Excerpt from "Squeaky Wheel" as seen in Sick Girl Speaks!

A friend went in to see her specialist complaining of numbness in her legs, extreme fatigue and strange tingling sensations up and down her left side. Casually, the doctor mentioned that it could be Multiple Sclerosis, among other possibilities. Because her mother has MS, it was obviously the possibility that stuck out in her mind and sent chills of fear through her aching bones.

They took blood and promised that the results would be back on Friday, 4 days later. 4 very long, scary and uncomfortable days. During that time her symptoms grew worse and she began to have additional ones; the primary being painful white bumps on the back of her throat.

Thursday came and went with no call about her test results. At my urging, she decided to be a “squeaky wheel” and call before the end of business on Friday with two objectives. 1. To see if her blood work results had come in 2. To offer her new symptoms as they may be a key in figuring out what she was dealing with.

She called at 2pm and the office had already closed at 1pm. Choosing to go against her instinct to be “nice” and wait until Monday, she called the emergency number given. Surprisingly, the doctor himself answered the phone. She began to tell him her newest symptoms and he gave her a quick over-the-phone diagnosis. Before she could ask what her blood work showed or if the new symptom was related, he had another call and had to get of the phone immediately. She held on the line waiting for him to finish the other call only to be met with an impatient click and “What else do you want?” She could barely get any words out before he once again claimed the urgency of the other call and hung up. Naively, my friend thought he would call back. He did not.

At some point it dawned on her that he may have not even remembered her case and the fact that he had said she may have Multiple Sclerosis. He thought she was calling the emergency line about white bumps in the back of her throat!

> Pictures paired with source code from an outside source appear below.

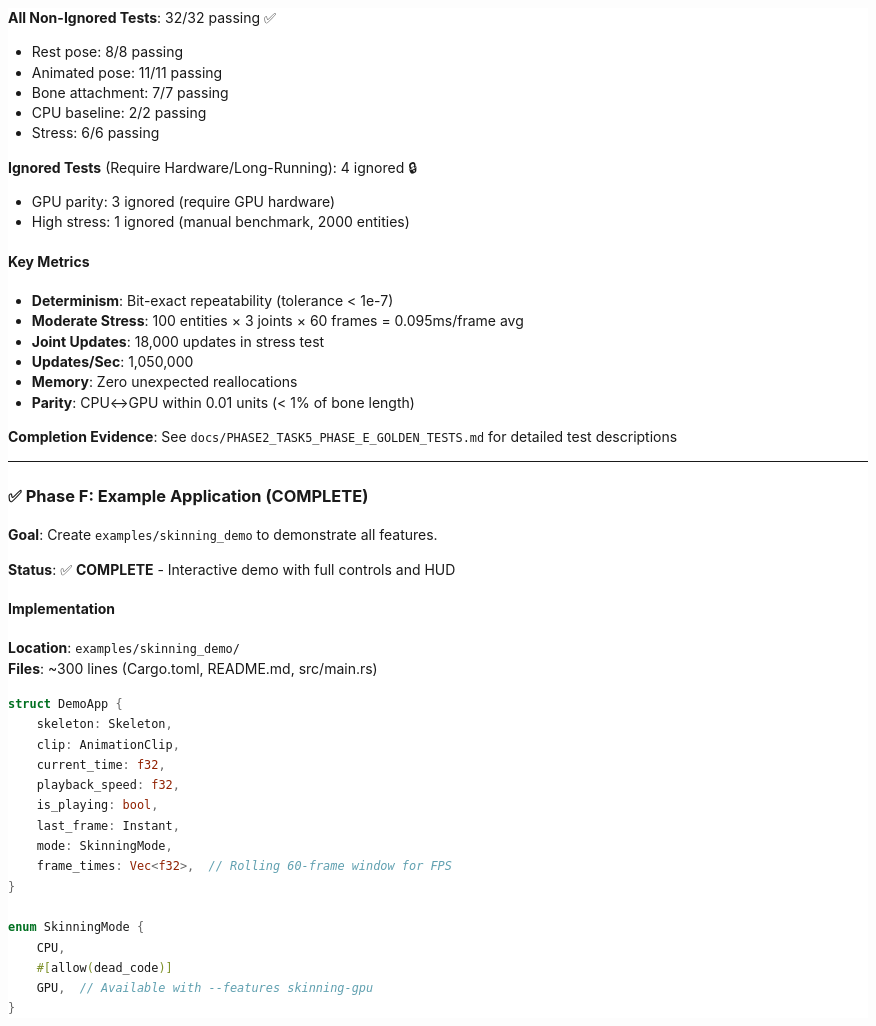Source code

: **All Non-Ignored Tests**: 32/32 passing ✅
- Rest pose: 8/8 passing
- Animated pose: 11/11 passing
- Bone attachment: 7/7 passing
- CPU baseline: 2/2 passing
- Stress: 6/6 passing

**Ignored Tests** (Require Hardware/Long-Running): 4 ignored 🔒
- GPU parity: 3 ignored (require GPU hardware)
- High stress: 1 ignored (manual benchmark, 2000 entities)

#### Key Metrics

- **Determinism**: Bit-exact repeatability (tolerance < 1e-7)
- **Moderate Stress**: 100 entities × 3 joints × 60 frames = 0.095ms/frame avg
- **Joint Updates**: 18,000 updates in stress test
- **Updates/Sec**: 1,050,000
- **Memory**: Zero unexpected reallocations
- **Parity**: CPU↔GPU within 0.01 units (< 1% of bone length)

**Completion Evidence**: See `docs/PHASE2_TASK5_PHASE_E_GOLDEN_TESTS.md` for detailed test descriptions

---

### ✅ Phase F: Example Application (COMPLETE)

**Goal**: Create `examples/skinning_demo` to demonstrate all features.

**Status**: ✅ **COMPLETE** - Interactive demo with full controls and HUD

#### Implementation

**Location**: `examples/skinning_demo/`  
**Files**: ~300 lines (Cargo.toml, README.md, src/main.rs)

```rust
struct DemoApp {
    skeleton: Skeleton,
    clip: AnimationClip,
    current_time: f32,
    playback_speed: f32,
    is_playing: bool,
    last_frame: Instant,
    mode: SkinningMode,
    frame_times: Vec<f32>,  // Rolling 60-frame window for FPS
}

enum SkinningMode {
    CPU,
    #[allow(dead_code)]
    GPU,  // Available with --features skinning-gpu
}
```
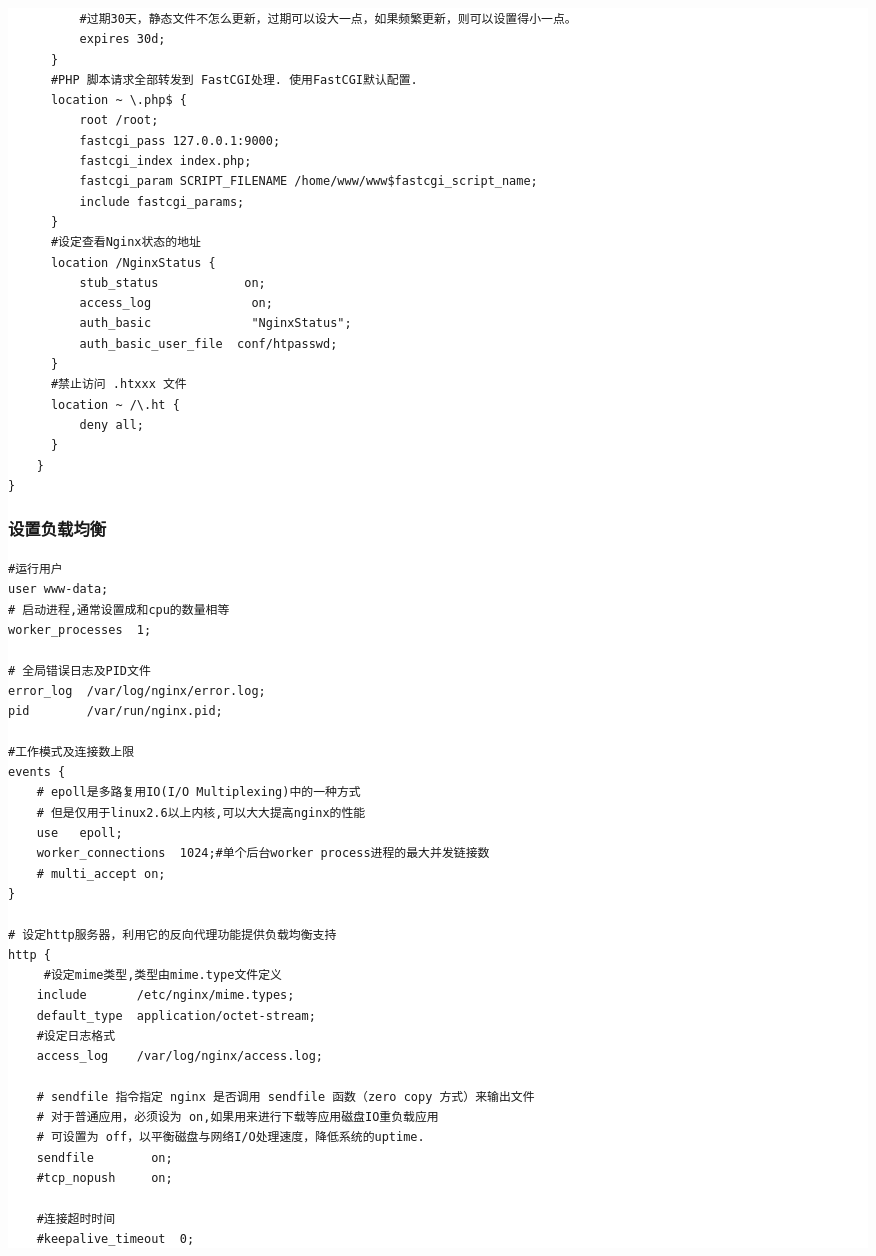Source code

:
 ```nginx
          #过期30天，静态文件不怎么更新，过期可以设大一点，如果频繁更新，则可以设置得小一点。
          expires 30d;
      }
      #PHP 脚本请求全部转发到 FastCGI处理. 使用FastCGI默认配置.
      location ~ \.php$ {
          root /root;
          fastcgi_pass 127.0.0.1:9000;
          fastcgi_index index.php;
          fastcgi_param SCRIPT_FILENAME /home/www/www$fastcgi_script_name;
          include fastcgi_params;
      }
      #设定查看Nginx状态的地址
      location /NginxStatus {
          stub_status            on;
          access_log              on;
          auth_basic              "NginxStatus";
          auth_basic_user_file  conf/htpasswd;
      }
      #禁止访问 .htxxx 文件
      location ~ /\.ht {
          deny all;
      }
    }
}
```

### 设置负载均衡

```nginx
#运行用户
user www-data;
# 启动进程,通常设置成和cpu的数量相等
worker_processes  1;

# 全局错误日志及PID文件
error_log  /var/log/nginx/error.log;
pid        /var/run/nginx.pid;

#工作模式及连接数上限
events {
    # epoll是多路复用IO(I/O Multiplexing)中的一种方式
    # 但是仅用于linux2.6以上内核,可以大大提高nginx的性能
    use   epoll;
    worker_connections  1024;#单个后台worker process进程的最大并发链接数
    # multi_accept on;
}

# 设定http服务器，利用它的反向代理功能提供负载均衡支持
http {
     #设定mime类型,类型由mime.type文件定义
    include       /etc/nginx/mime.types;
    default_type  application/octet-stream;
    #设定日志格式
    access_log    /var/log/nginx/access.log;

    # sendfile 指令指定 nginx 是否调用 sendfile 函数（zero copy 方式）来输出文件
    # 对于普通应用，必须设为 on,如果用来进行下载等应用磁盘IO重负载应用
    # 可设置为 off，以平衡磁盘与网络I/O处理速度，降低系统的uptime.
    sendfile        on;
    #tcp_nopush     on;

    #连接超时时间
    #keepalive_timeout  0;
```
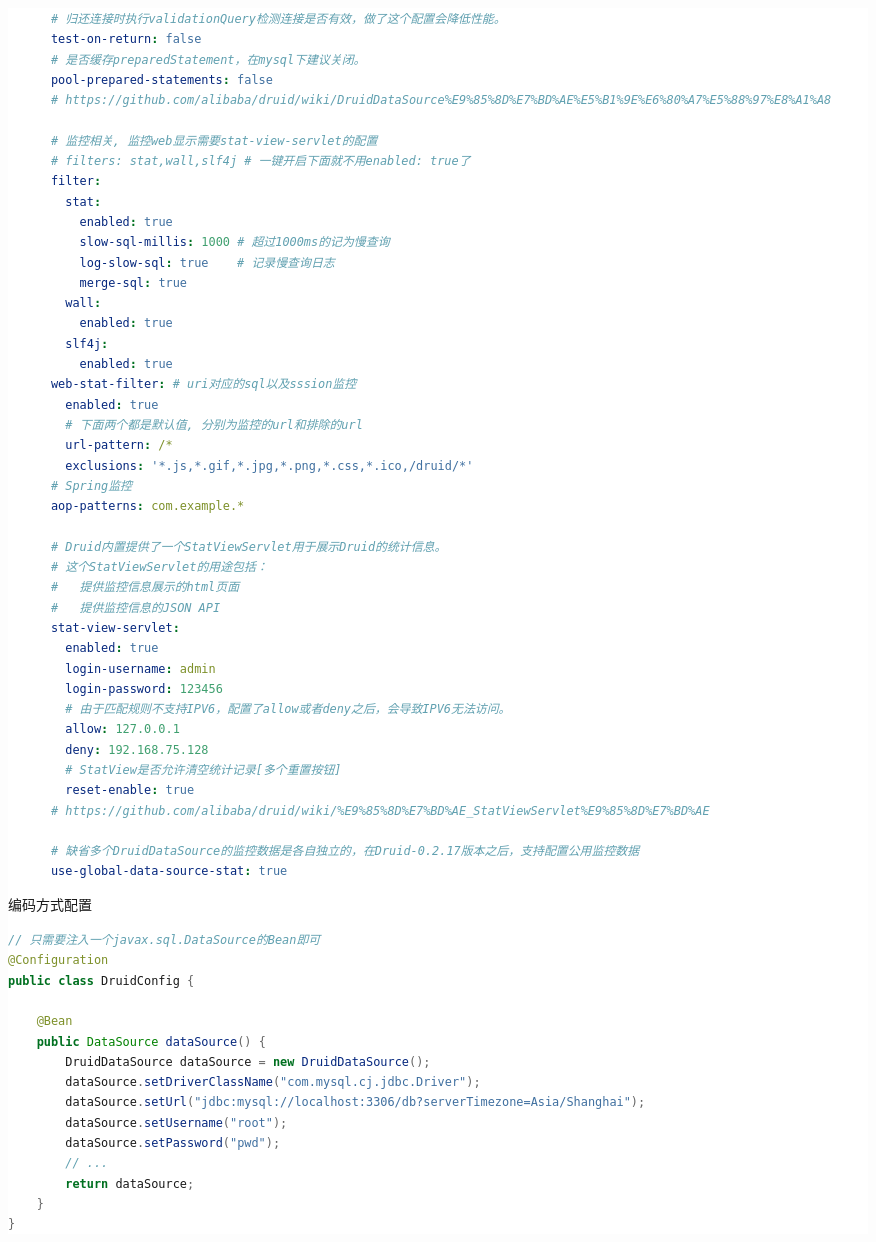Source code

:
 ```yaml
      # 归还连接时执行validationQuery检测连接是否有效，做了这个配置会降低性能。
      test-on-return: false
      # 是否缓存preparedStatement，在mysql下建议关闭。
      pool-prepared-statements: false
      # https://github.com/alibaba/druid/wiki/DruidDataSource%E9%85%8D%E7%BD%AE%E5%B1%9E%E6%80%A7%E5%88%97%E8%A1%A8

	  # 监控相关, 监控web显示需要stat-view-servlet的配置
      # filters: stat,wall,slf4j # 一键开启下面就不用enabled: true了
      filter:
        stat:
          enabled: true
          slow-sql-millis: 1000 # 超过1000ms的记为慢查询
          log-slow-sql: true    # 记录慢查询日志
          merge-sql: true
        wall:
          enabled: true
        slf4j:
          enabled: true
      web-stat-filter: # uri对应的sql以及sssion监控
        enabled: true
        # 下面两个都是默认值, 分别为监控的url和排除的url
        url-pattern: /*
        exclusions: '*.js,*.gif,*.jpg,*.png,*.css,*.ico,/druid/*'
      # Spring监控
      aop-patterns: com.example.*
      
      # Druid内置提供了一个StatViewServlet用于展示Druid的统计信息。
      # 这个StatViewServlet的用途包括：
      #   提供监控信息展示的html页面
      #   提供监控信息的JSON API
      stat-view-servlet:
        enabled: true
        login-username: admin
        login-password: 123456
        # 由于匹配规则不支持IPV6，配置了allow或者deny之后，会导致IPV6无法访问。
        allow: 127.0.0.1
        deny: 192.168.75.128
        # StatView是否允许清空统计记录[多个重置按钮]
        reset-enable: true
      # https://github.com/alibaba/druid/wiki/%E9%85%8D%E7%BD%AE_StatViewServlet%E9%85%8D%E7%BD%AE
      
      # 缺省多个DruidDataSource的监控数据是各自独立的，在Druid-0.2.17版本之后，支持配置公用监控数据
      use-global-data-source-stat: true
```

编码方式配置

```java
// 只需要注入一个javax.sql.DataSource的Bean即可
@Configuration
public class DruidConfig {
    
    @Bean
    public DataSource dataSource() {
        DruidDataSource dataSource = new DruidDataSource();
        dataSource.setDriverClassName("com.mysql.cj.jdbc.Driver");
        dataSource.setUrl("jdbc:mysql://localhost:3306/db?serverTimezone=Asia/Shanghai");
        dataSource.setUsername("root");
        dataSource.setPassword("pwd");
        // ...
        return dataSource;
    }
}
```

Had it been me, I like to think I would have called him again, but I can’t be sure of that. For people that are not used to or comfortable with being assertive, it is often very difficult to push the issue with the medical team. For my friend, calling the emergency number was a bold move and calling it again seemed out of the question. The result is that she got spend the rest of her weekend being very sick with no idea what was happening to her. For the doctor, it was two more days. For a patient, it is a lifetime of worry and contemplation.

Verdict:

As a patient, I have learned the value of being a squeaky wheel. As someone who works in a doctor’s office, I have learned the necessity of being a squeaky wheel.

There is a fine line between being a Squeaky Wheel and being a Pain In the Butt that will make people not want to help you. I like to qualify it by saying; you must be a humble, polite, persistent squeaky wheel. Don’t assume they are putting themselves in your shoes. Don’t assume they are thinking about you at all. Fight for your information without alienating the team. Do not be afraid to be that Squeaky Wheel in order to get the best care possible!

4 comments:

Jen! said...

Hey Tiffany! This is Jen (Sonnati) Eisenmann! My mom just sent me a link to your blog and I am excited about reading it! I could not agree more with this post - I find that most of my friends and family have this "God complex" when it comes to doctors and whatever they say goes without question. I guess having been to SO many doctors in my life I learned to be more aggressive (but pleasant!)

Jeanne said...

Hi Tiffany--I love your blog.

I have another squeaky wheel story for you. I had a mole on my arm. (One of many, but this one looked different.) Two doctors (a dermatologist and a medical oncologist) in the past two years had told me it was OK. But it still didn't look right to me.

Another dermatologist removed it two weeks ago, and it was melanoma. Fortunately, it was still very thin, but what if I had waited? Doctors are not gods.

Jeanne
The Assertive Cancer Patient
www.assertivepatient.com

Megan said...

Wow jeanne. I've had several moles removed. I guess that's a sqeaky wheel story for me too. I've been told I'm at a very high risk for melanoma and now INSIST that I get any "questionable" moles removed.

Femail doc said...

Hi Tiffany,

I would like to post your squeaky wheel verdict on my web-site, citing you as the authoress of course, with a link to your blog. May I?